There is no need to connect a single or two electrolytic capacitors in series to the input terminals of the transformerless inverter structure with the help of the three-phase, three-level, transformerless, step-down inverter. Thus, the total volume of the inverter decreases, and the power density increases with the deactivation of the electrolytic capacitors. In general, the fact that electrolytic capacitors do not have a long lifespan also causes a short lifespan of power converters that need electrolytic capacitors. In this context, the inverter introduced with the present invention, which does not need electrolytic capacitors, has a long life.

Semiconductor switches (T1 - T15) in three-phase, three-level, transformerless, stepdown inverter structure can be used as MOSFET, IGBT in Silicon or Silicon Carbide technology. The reverse parallel diode, which can be found in the switch, can be added externally.

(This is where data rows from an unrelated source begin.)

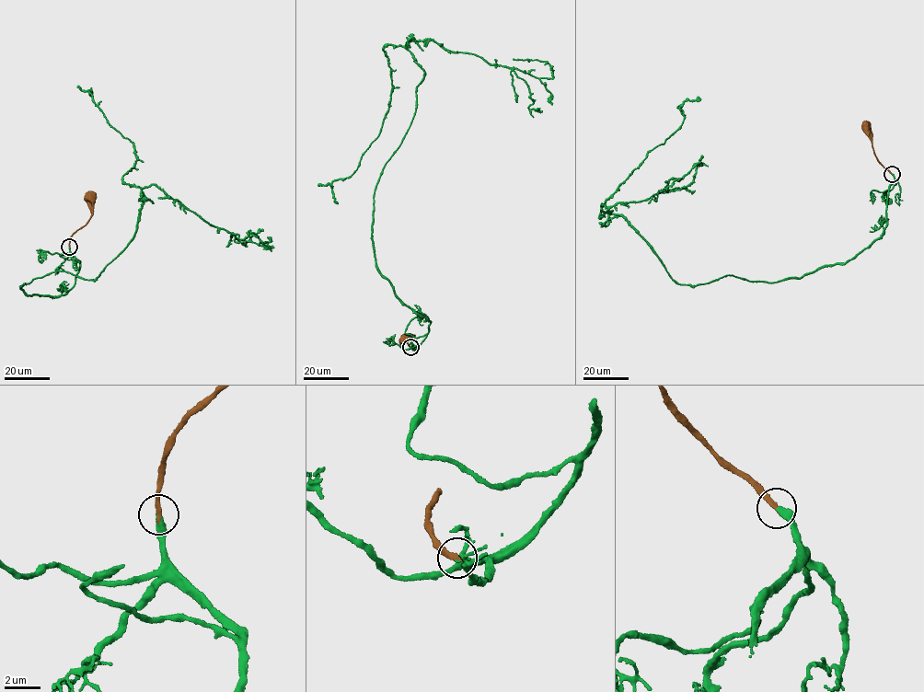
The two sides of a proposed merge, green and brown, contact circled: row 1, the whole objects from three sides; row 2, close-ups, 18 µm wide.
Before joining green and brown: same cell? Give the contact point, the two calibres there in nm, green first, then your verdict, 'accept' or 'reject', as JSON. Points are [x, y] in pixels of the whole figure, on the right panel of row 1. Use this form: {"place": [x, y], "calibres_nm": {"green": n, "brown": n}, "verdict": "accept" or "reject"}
{"place": [892, 174], "calibres_nm": {"green": 440, "brown": 280}, "verdict": "accept"}

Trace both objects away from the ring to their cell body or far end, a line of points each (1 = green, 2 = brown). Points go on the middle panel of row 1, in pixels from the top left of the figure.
1: (411, 347), (431, 321), (372, 235), (424, 76), (402, 47), (338, 203)
2: (411, 347), (407, 341), (414, 335), (404, 339)

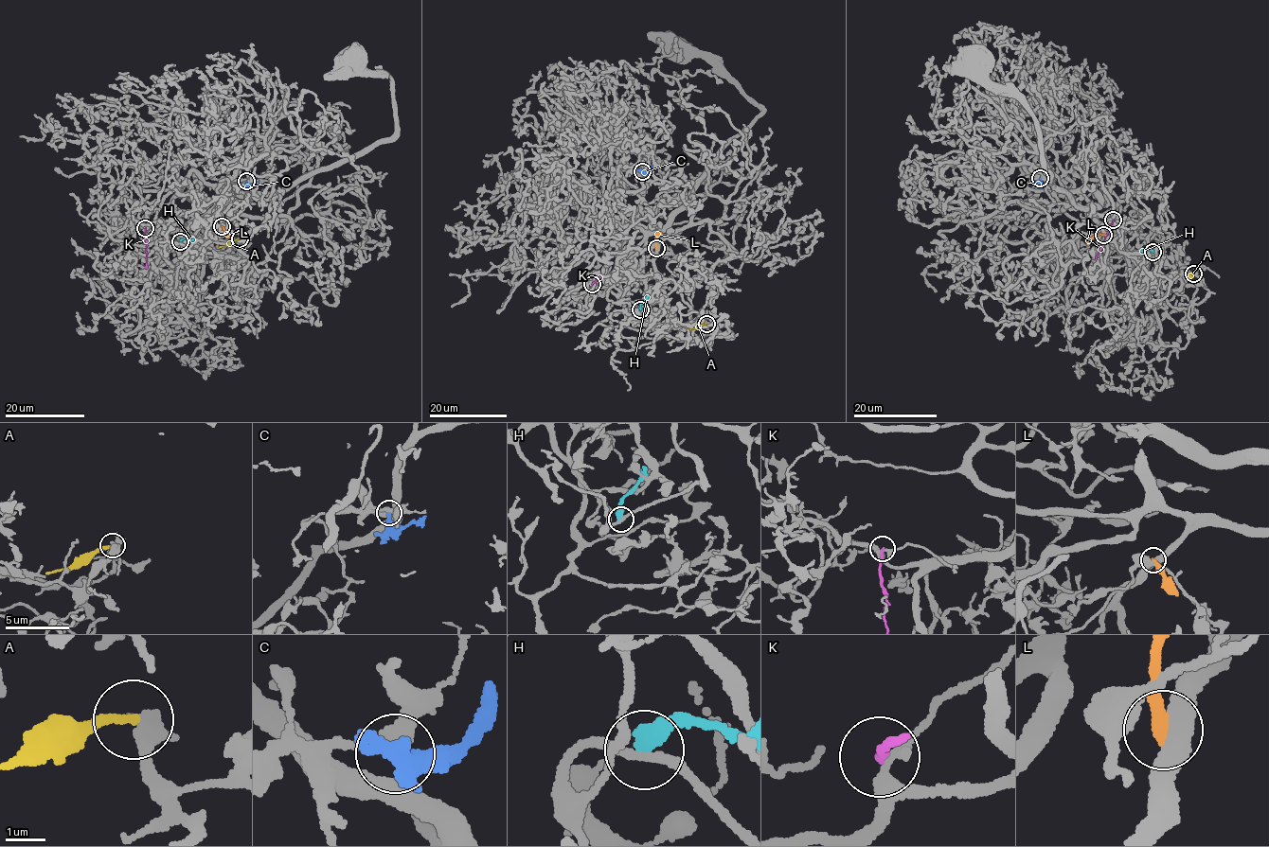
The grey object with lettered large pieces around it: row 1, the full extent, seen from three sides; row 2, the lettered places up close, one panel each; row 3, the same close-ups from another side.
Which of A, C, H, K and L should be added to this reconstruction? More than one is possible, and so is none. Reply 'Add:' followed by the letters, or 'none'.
Add: none

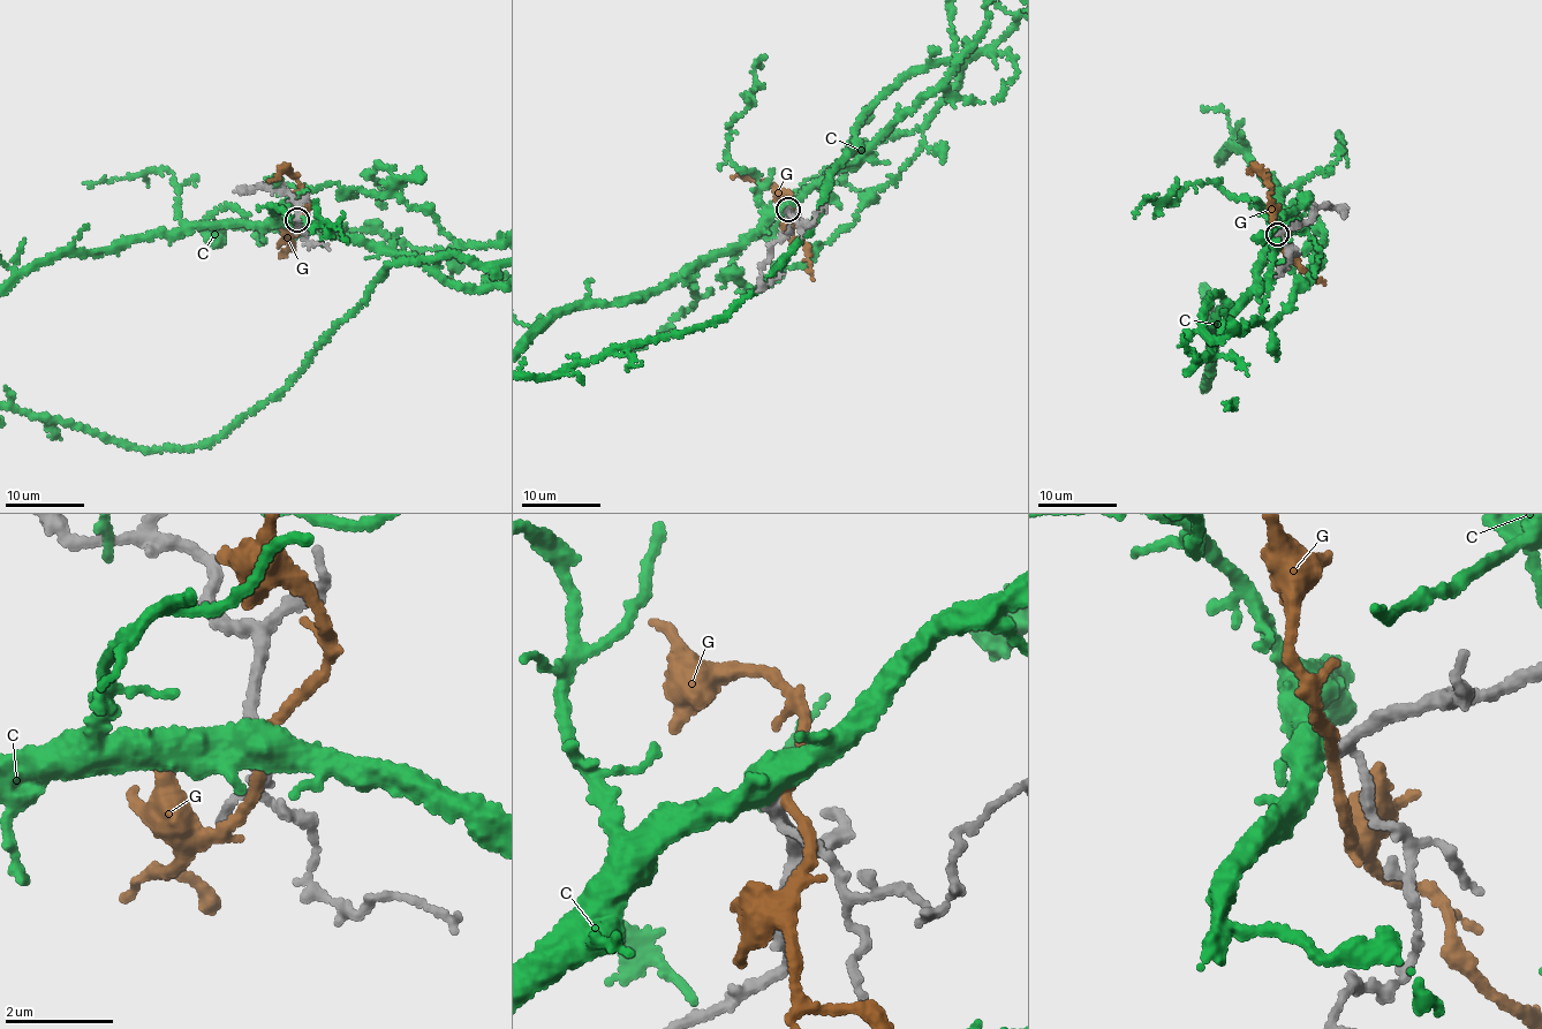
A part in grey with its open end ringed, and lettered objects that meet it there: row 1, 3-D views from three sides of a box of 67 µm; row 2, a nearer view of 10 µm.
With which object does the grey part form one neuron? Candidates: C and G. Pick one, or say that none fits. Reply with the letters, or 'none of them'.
C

The inverter, which is a three-phase, three-level, transformerless, step-down inverter, can operate in two directions. The inverter, which can convert input DC voltage to output AC voltages, can also convert three-phase AC voltages to regulated DC voltage.

A serial switch can be connected between terminals (2) and (5) with the power flow from (5) to (2). This serial switch can be programmed to have the switching characteristics of the T1 (402) switch and the number of switching can be shared among the switches and it may be possible to reduce the thermal load on switch T1 (402).

High frequency signals at the output of the regulation section can be filtered with a filter comprising an inductor between terminals (3) and (6), an inductor between terminals (5) and (7), capacitors with one end each at terminals (6), (4) and (7) and the other ends in star point. Thus, the load of the output filter consisting of Lf1 (417), Lf2 (418), Lf3 (419) inductors and Cf1 (422), Cf2 (421), Cf3 (420) capacitors can be reduced and the size of this filter can be reduced.

The three-phase, three-level, transformerless, step-down inverter converts the DC input voltage taken from the solar panel or DC power source or battery to three-phase AC voltages, allowing it to be used for feeding electronic equipment or for transferring energy to the grid.

Three-phase AC voltages obtained from the network or from the alternator or turbine can be used to charge batteries or feed DC electronic loads.

Three-phase, three-level, transformerless, step-down inverter can be used in battery charging units of electric vehicles, in converting non-regulated AC voltages obtained from wind turbines to regulated DC output voltage due to its two-way operation.